■ Data supplied
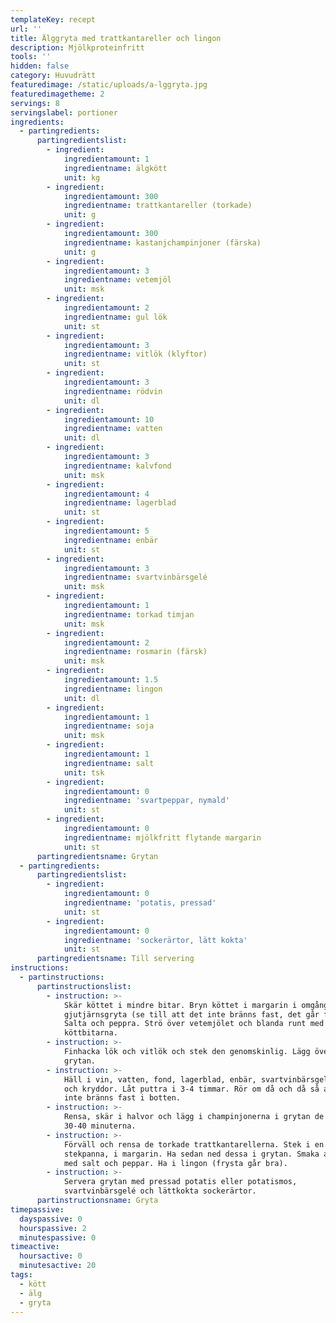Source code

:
 ```yaml
---
templateKey: recept
url: ''
title: Älggryta med trattkantareller och lingon
description: Mjölkproteinfritt
tools: ''
hidden: false
category: Huvudrätt
featuredimage: /static/uploads/a-lggryta.jpg
featuredimagetheme: 2
servings: 8
servingslabel: portioner
ingredients:
  - partingredients:
      partingredientslist:
        - ingredient:
            ingredientamount: 1
            ingredientname: älgkött
            unit: kg
        - ingredient:
            ingredientamount: 300
            ingredientname: trattkantareller (torkade)
            unit: g
        - ingredient:
            ingredientamount: 300
            ingredientname: kastanjchampinjoner (färska)
            unit: g
        - ingredient:
            ingredientamount: 3
            ingredientname: vetemjöl
            unit: msk
        - ingredient:
            ingredientamount: 2
            ingredientname: gul lök
            unit: st
        - ingredient:
            ingredientamount: 3
            ingredientname: vitlök (klyftor)
            unit: st
        - ingredient:
            ingredientamount: 3
            ingredientname: rödvin
            unit: dl
        - ingredient:
            ingredientamount: 10
            ingredientname: vatten
            unit: dl
        - ingredient:
            ingredientamount: 3
            ingredientname: kalvfond
            unit: msk
        - ingredient:
            ingredientamount: 4
            ingredientname: lagerblad
            unit: st
        - ingredient:
            ingredientamount: 5
            ingredientname: enbär
            unit: st
        - ingredient:
            ingredientamount: 3
            ingredientname: svartvinbärsgelé
            unit: msk
        - ingredient:
            ingredientamount: 1
            ingredientname: torkad timjan
            unit: msk
        - ingredient:
            ingredientamount: 2
            ingredientname: rosmarin (färsk)
            unit: msk
        - ingredient:
            ingredientamount: 1.5
            ingredientname: lingon
            unit: dl
        - ingredient:
            ingredientamount: 1
            ingredientname: soja
            unit: msk
        - ingredient:
            ingredientamount: 1
            ingredientname: salt
            unit: tsk
        - ingredient:
            ingredientamount: 0
            ingredientname: 'svartpeppar, nymald'
            unit: st
        - ingredient:
            ingredientamount: 0
            ingredientname: mjölkfritt flytande margarin
            unit: st
      partingredientsname: Grytan
  - partingredients:
      partingredientslist:
        - ingredient:
            ingredientamount: 0
            ingredientname: 'potatis, pressad'
            unit: st
        - ingredient:
            ingredientamount: 0
            ingredientname: 'sockerärtor, lätt kokta'
            unit: st
      partingredientsname: Till servering
instructions:
  - partinstructions:
      partinstructionslist:
        - instruction: >-
            Skär köttet i mindre bitar. Bryn köttet i margarin i omgångar i en
            gjutjärnsgryta (se till att det inte bränns fast, det går fort).
            Salta och peppra. Strö över vetemjölet och blanda runt med
            köttbitarna.
        - instruction: >-
            Finhacka lök och vitlök och stek den genomskinlig. Lägg över i
            grytan.
        - instruction: >-
            Häll i vin, vatten, fond, lagerblad, enbär, svartvinbärsgelé, soja
            och kryddor. Låt puttra i 3-4 timmar. Rör om då och då så att köttet
            inte bränns fast i botten.
        - instruction: >-
            Rensa, skär i halvor och lägg i champinjonerna i grytan de sista
            30-40 minuterna.
        - instruction: >-
            Förväll och rensa de torkade trattkantarellerna. Stek i en
            stekpanna, i margarin. Ha sedan ned dessa i grytan. Smaka av grytan
            med salt och peppar. Ha i lingon (frysta går bra).
        - instruction: >-
            Servera grytan med pressad potatis eller potatismos,
            svartvinbärsgelé och lättkokta sockerärtor.
      partinstructionsname: Gryta
timepassive:
  dayspassive: 0
  hourspassive: 2
  minutespassive: 0
timeactive:
  hoursactive: 0
  minutesactive: 20
tags:
  - kött
  - älg
  - gryta
---
```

■ What you have to do
Verbatim repeat, images removed: give each entry again exactly as it reads.

■ Problem solution
Source code

:
 ```yaml
---
templateKey: recept
url: ''
title: Älggryta med trattkantareller och lingon
description: Mjölkproteinfritt
tools: ''
hidden: false
category: Huvudrätt
featuredimage: /static/uploads/a-lggryta.jpg
featuredimagetheme: 2
servings: 8
servingslabel: portioner
ingredients:
  - partingredients:
      partingredientslist:
        - ingredient:
            ingredientamount: 1
            ingredientname: älgkött
            unit: kg
        - ingredient:
            ingredientamount: 300
            ingredientname: trattkantareller (torkade)
            unit: g
        - ingredient:
            ingredientamount: 300
            ingredientname: kastanjchampinjoner (färska)
            unit: g
        - ingredient:
            ingredientamount: 3
            ingredientname: vetemjöl
            unit: msk
        - ingredient:
            ingredientamount: 2
            ingredientname: gul lök
            unit: st
        - ingredient:
            ingredientamount: 3
            ingredientname: vitlök (klyftor)
            unit: st
        - ingredient:
            ingredientamount: 3
            ingredientname: rödvin
            unit: dl
        - ingredient:
            ingredientamount: 10
            ingredientname: vatten
            unit: dl
        - ingredient:
            ingredientamount: 3
            ingredientname: kalvfond
            unit: msk
        - ingredient:
            ingredientamount: 4
            ingredientname: lagerblad
            unit: st
        - ingredient:
            ingredientamount: 5
            ingredientname: enbär
            unit: st
        - ingredient:
            ingredientamount: 3
            ingredientname: svartvinbärsgelé
            unit: msk
        - ingredient:
            ingredientamount: 1
            ingredientname: torkad timjan
            unit: msk
        - ingredient:
            ingredientamount: 2
            ingredientname: rosmarin (färsk)
            unit: msk
        - ingredient:
            ingredientamount: 1.5
            ingredientname: lingon
            unit: dl
        - ingredient:
            ingredientamount: 1
            ingredientname: soja
            unit: msk
        - ingredient:
            ingredientamount: 1
            ingredientname: salt
            unit: tsk
        - ingredient:
            ingredientamount: 0
            ingredientname: 'svartpeppar, nymald'
            unit: st
        - ingredient:
            ingredientamount: 0
            ingredientname: mjölkfritt flytande margarin
            unit: st
      partingredientsname: Grytan
  - partingredients:
      partingredientslist:
        - ingredient:
            ingredientamount: 0
            ingredientname: 'potatis, pressad'
            unit: st
        - ingredient:
            ingredientamount: 0
            ingredientname: 'sockerärtor, lätt kokta'
            unit: st
      partingredientsname: Till servering
instructions:
  - partinstructions:
      partinstructionslist:
        - instruction: >-
            Skär köttet i mindre bitar. Bryn köttet i margarin i omgångar i en
            gjutjärnsgryta (se till att det inte bränns fast, det går fort).
            Salta och peppra. Strö över vetemjölet och blanda runt med
            köttbitarna.
        - instruction: >-
            Finhacka lök och vitlök och stek den genomskinlig. Lägg över i
            grytan.
        - instruction: >-
            Häll i vin, vatten, fond, lagerblad, enbär, svartvinbärsgelé, soja
            och kryddor. Låt puttra i 3-4 timmar. Rör om då och då så att köttet
            inte bränns fast i botten.
        - instruction: >-
            Rensa, skär i halvor och lägg i champinjonerna i grytan de sista
            30-40 minuterna.
        - instruction: >-
            Förväll och rensa de torkade trattkantarellerna. Stek i en
            stekpanna, i margarin. Ha sedan ned dessa i grytan. Smaka av grytan
            med salt och peppar. Ha i lingon (frysta går bra).
        - instruction: >-
            Servera grytan med pressad potatis eller potatismos,
            svartvinbärsgelé och lättkokta sockerärtor.
      partinstructionsname: Gryta
timepassive:
  dayspassive: 0
  hourspassive: 2
  minutespassive: 0
timeactive:
  hoursactive: 0
  minutesactive: 20
tags:
  - kött
  - älg
  - gryta
---
```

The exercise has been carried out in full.